◆ **Task description**: Please retype the data below line for line and leave out every picture.

───── Recorded data ─────

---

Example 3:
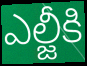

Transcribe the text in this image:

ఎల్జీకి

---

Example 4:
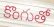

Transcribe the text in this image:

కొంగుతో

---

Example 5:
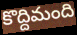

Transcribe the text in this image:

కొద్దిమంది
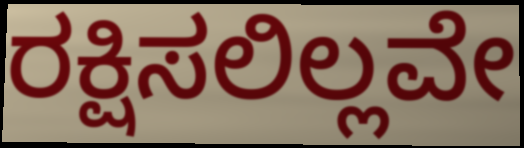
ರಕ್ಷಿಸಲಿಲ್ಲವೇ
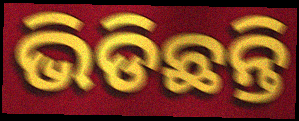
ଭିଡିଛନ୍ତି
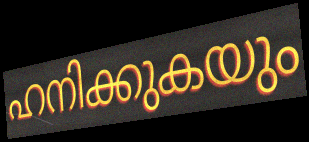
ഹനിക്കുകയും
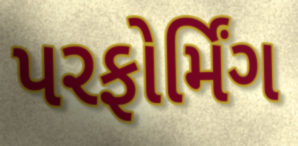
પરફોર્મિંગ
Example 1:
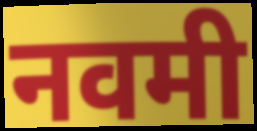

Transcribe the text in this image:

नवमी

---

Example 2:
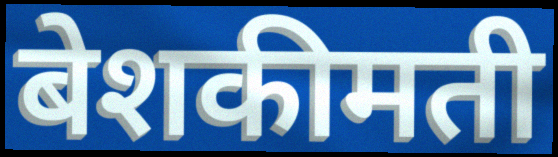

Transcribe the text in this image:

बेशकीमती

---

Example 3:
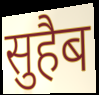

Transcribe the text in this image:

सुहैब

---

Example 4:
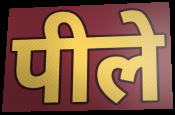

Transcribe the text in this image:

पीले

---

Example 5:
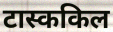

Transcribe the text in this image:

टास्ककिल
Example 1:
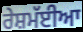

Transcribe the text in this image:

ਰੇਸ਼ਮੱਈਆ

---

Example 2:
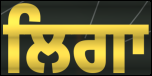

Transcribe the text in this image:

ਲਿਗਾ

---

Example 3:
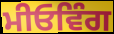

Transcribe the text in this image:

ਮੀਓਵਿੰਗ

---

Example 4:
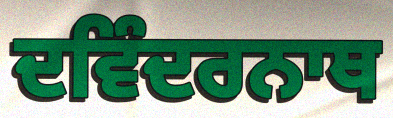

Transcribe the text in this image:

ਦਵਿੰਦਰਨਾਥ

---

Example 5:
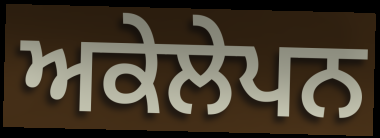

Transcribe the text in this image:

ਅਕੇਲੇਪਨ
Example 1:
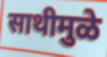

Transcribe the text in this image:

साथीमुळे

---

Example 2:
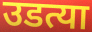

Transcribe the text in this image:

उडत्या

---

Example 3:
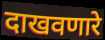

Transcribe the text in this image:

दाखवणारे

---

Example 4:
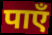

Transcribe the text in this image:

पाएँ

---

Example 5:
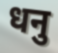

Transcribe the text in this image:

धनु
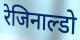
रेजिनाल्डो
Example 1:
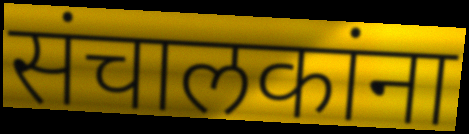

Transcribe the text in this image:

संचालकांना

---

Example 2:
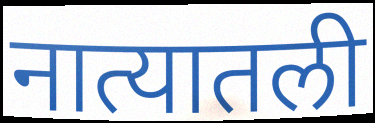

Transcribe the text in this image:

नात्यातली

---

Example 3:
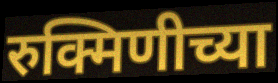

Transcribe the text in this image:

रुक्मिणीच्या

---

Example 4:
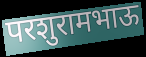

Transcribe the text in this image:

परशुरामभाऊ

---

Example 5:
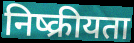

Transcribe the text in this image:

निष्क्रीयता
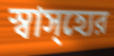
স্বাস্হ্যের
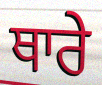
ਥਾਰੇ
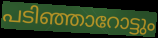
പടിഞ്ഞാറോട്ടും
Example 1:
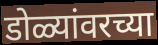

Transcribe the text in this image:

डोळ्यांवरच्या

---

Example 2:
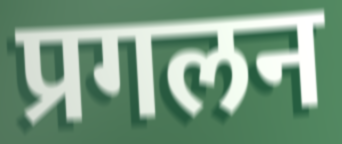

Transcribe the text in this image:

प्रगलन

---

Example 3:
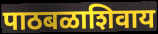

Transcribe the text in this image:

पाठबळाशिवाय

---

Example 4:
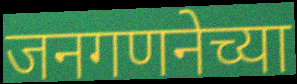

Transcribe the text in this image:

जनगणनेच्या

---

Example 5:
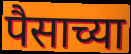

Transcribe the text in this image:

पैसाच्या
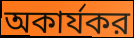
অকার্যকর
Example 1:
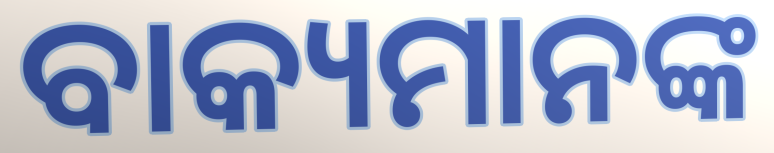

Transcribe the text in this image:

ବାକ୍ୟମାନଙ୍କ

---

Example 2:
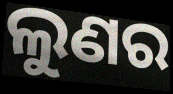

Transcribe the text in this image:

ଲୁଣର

─────

◆ **Answer below**:
---

Example 3:

Transcribe the text in this image:

ఎల్జీకి

---

Example 4:

Transcribe the text in this image:

కొంగుతో

---

Example 5:

Transcribe the text in this image:

కొద్దిమంది
ರಕ್ಷಿಸಲಿಲ್ಲವೇ
ଭିଡିଛନ୍ତି
ഹനിക്കുകയും
પરફોર્મિંગ
Example 1:

Transcribe the text in this image:

नवमी

---

Example 2:

Transcribe the text in this image:

बेशकीमती

---

Example 3:

Transcribe the text in this image:

सुहैब

---

Example 4:

Transcribe the text in this image:

पीले

---

Example 5:

Transcribe the text in this image:

टास्ककिल
Example 1:

Transcribe the text in this image:

ਰੇਸ਼ਮੱਈਆ

---

Example 2:

Transcribe the text in this image:

ਲਿਗਾ

---

Example 3:

Transcribe the text in this image:

ਮੀਓਵਿੰਗ

---

Example 4:

Transcribe the text in this image:

ਦਵਿੰਦਰਨਾਥ

---

Example 5:

Transcribe the text in this image:

ਅਕੇਲੇਪਨ
Example 1:

Transcribe the text in this image:

साथीमुळे

---

Example 2:

Transcribe the text in this image:

उडत्या

---

Example 3:

Transcribe the text in this image:

दाखवणारे

---

Example 4:

Transcribe the text in this image:

पाएँ

---

Example 5:

Transcribe the text in this image:

धनु
रेजिनाल्डो
Example 1:

Transcribe the text in this image:

संचालकांना

---

Example 2:

Transcribe the text in this image:

नात्यातली

---

Example 3:

Transcribe the text in this image:

रुक्मिणीच्या

---

Example 4:

Transcribe the text in this image:

परशुरामभाऊ

---

Example 5:

Transcribe the text in this image:

निष्क्रीयता
স্বাস্হ্যের
ਥਾਰੇ
പടിഞ്ഞാറോട്ടും
Example 1:

Transcribe the text in this image:

डोळ्यांवरच्या

---

Example 2:

Transcribe the text in this image:

प्रगलन

---

Example 3:

Transcribe the text in this image:

पाठबळाशिवाय

---

Example 4:

Transcribe the text in this image:

जनगणनेच्या

---

Example 5:

Transcribe the text in this image:

पैसाच्या
অকার্যকর
Example 1:

Transcribe the text in this image:

ବାକ୍ୟମାନଙ୍କ

---

Example 2:

Transcribe the text in this image:

ଲୁଣର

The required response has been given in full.